Note: Make sure you bring printouts of the complete application package with you for the appointment.

Step 1: Clear the Pre-Employment Test:

This test would consist of a 100 questions which will test the memory and observational skills of the candidates, along with their ability in terms of situational and deductive reasoning, basic math and reading comprehension. The test will take a total of 20 minutes to complete and passing this is mandatory if you want to proceed with the remaining hiring process. You can view sample tests on the TDCJ website. Military veterans and college graduates from a university or college in Texas are exempt from appearing for this test.

Step 2: Clear the Drug Test:

All candidates are required to pass the drug screening test by the Texas Department of Criminal Justice.

Step 3: Pass the Physical Agility Test:

Since being a Correctional Officer requires candidates to be in good physical shape, they need to pass the TDCJ Physical Agility Test before final selection.

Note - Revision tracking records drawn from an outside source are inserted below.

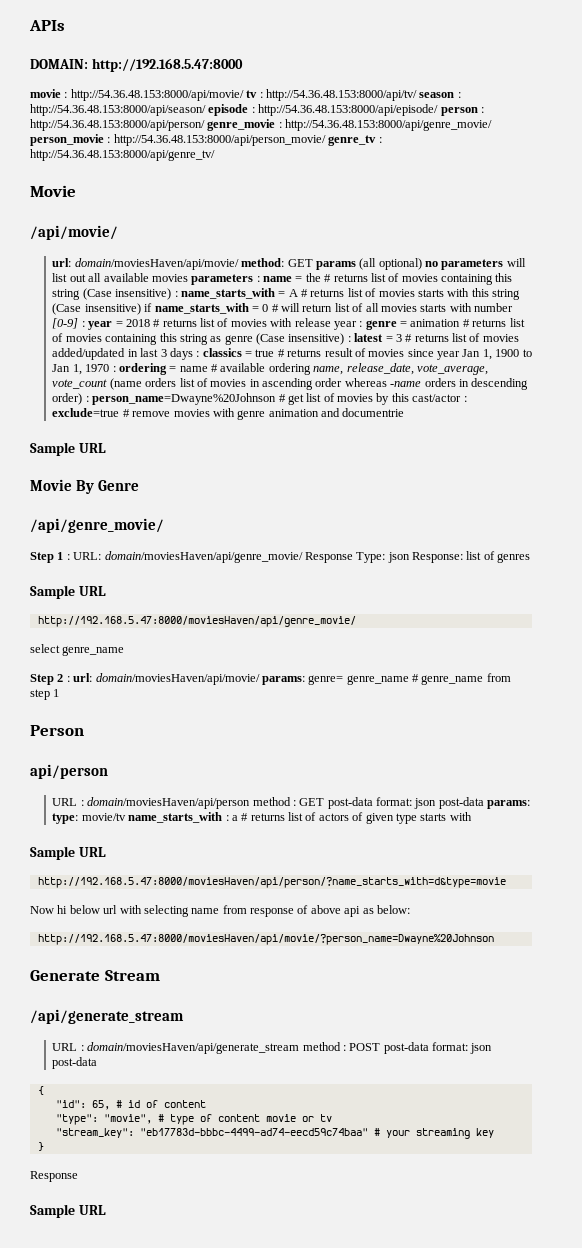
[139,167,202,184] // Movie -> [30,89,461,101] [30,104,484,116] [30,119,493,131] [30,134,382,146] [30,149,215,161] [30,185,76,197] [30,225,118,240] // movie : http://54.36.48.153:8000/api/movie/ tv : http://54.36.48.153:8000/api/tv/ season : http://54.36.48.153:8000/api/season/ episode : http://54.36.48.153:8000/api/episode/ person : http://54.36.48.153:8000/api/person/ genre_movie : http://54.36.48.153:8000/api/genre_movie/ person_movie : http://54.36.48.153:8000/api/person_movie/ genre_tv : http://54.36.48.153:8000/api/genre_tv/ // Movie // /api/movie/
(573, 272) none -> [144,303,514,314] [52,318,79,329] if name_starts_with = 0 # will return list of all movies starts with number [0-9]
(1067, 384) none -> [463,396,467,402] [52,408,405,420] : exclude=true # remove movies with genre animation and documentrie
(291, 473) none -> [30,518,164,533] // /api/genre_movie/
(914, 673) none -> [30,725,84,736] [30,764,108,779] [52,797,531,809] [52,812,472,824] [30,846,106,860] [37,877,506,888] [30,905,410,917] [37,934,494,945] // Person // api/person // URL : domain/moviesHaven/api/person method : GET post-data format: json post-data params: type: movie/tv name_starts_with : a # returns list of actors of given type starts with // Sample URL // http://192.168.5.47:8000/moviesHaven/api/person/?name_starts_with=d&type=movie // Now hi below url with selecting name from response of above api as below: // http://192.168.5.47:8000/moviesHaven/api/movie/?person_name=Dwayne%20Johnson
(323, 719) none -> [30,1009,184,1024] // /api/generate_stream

The test would consist of the following components:

Exercise Standard Points
Push-Ups As many as possible in 1 minute 1 point per push-up
45-lb Weight Carry 30 yards in 1 minute 2 points for every step:

Picking up the weight.

Carrying it for 15 yards.

Placing the weight on the floor.

Picking it up again.

Carrying it for another 15 yards.

Sit-ups As many as possible in 1 minute 1 point per sit-up
Deep Squats As many as possible in 1 minute 1 point per squat
Ladder Climbing Up and Down for 5 minutes 4 points for each up and down cycle
Quarter-mile run/walk Complete within 5.5 minutes 3:00 minutes or less: 25 points

3:01 to 4:00 minutes: 20 points

4:01 to 4:30 minutes: 15 points

4:31 to 5:00 minutes: 10 points

5:01 to 5:30 minutes: 5 points

To pass this test, you must get at least 75 points. If you are unable to perform a particular task, you can still gain points by performing additional push-ups, deep squats or sit-ups.

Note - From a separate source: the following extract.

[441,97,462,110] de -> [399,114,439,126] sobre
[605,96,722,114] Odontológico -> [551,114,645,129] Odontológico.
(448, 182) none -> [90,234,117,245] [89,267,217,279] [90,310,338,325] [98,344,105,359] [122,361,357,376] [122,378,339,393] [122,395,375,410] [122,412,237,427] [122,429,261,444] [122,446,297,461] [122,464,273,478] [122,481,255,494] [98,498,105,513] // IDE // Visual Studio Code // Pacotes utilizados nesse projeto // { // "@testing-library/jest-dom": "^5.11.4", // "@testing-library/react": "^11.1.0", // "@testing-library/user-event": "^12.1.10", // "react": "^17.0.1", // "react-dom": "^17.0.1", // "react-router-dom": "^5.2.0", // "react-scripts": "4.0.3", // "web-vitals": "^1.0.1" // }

Training for Correctional Officers in Texas

Once you have been recruited as a Correctional Officer by the State of Texas, you will undergo a training session. Bear in mind, that at this point, you will be an employee of the state and will be paid accordingly. The training requirements would be as follows:

Federal Bureau of Prisons

If you plan on working in a federal correctional facility, you will need to complete 200 hours of training prior to your employment. The first 80 hours are the orientation and the remaining 120 hours would be the instruction in self-defense, firearms and policies. Federal officers are required to get 16-40 hours of training every year.

Texas Department of Criminal Justice

New recruits are required to complete 40 hours of training before their service at one of the six Correctional Training Academies in Texas.

How Long Does it Take to Become a Correctional Officer in Texas?

The length of time is hard to predict. It depends on the needs of the agency in the area where you intend to work, the number of applicants trying to apply for that area, the status of the application filed, how quickly references respond to calls for background checks and so on.

How Much does a Correctional Officer Make in Texas?

According to data by O*NET OnLine, the median income of Correctional Officers in Texas was $41,200 for the year 2017. According to data by the US Bureau of Labor Statistics, the State of Texas has the highest employment of Correctional Officers, with 48,600 officers currently in the work force.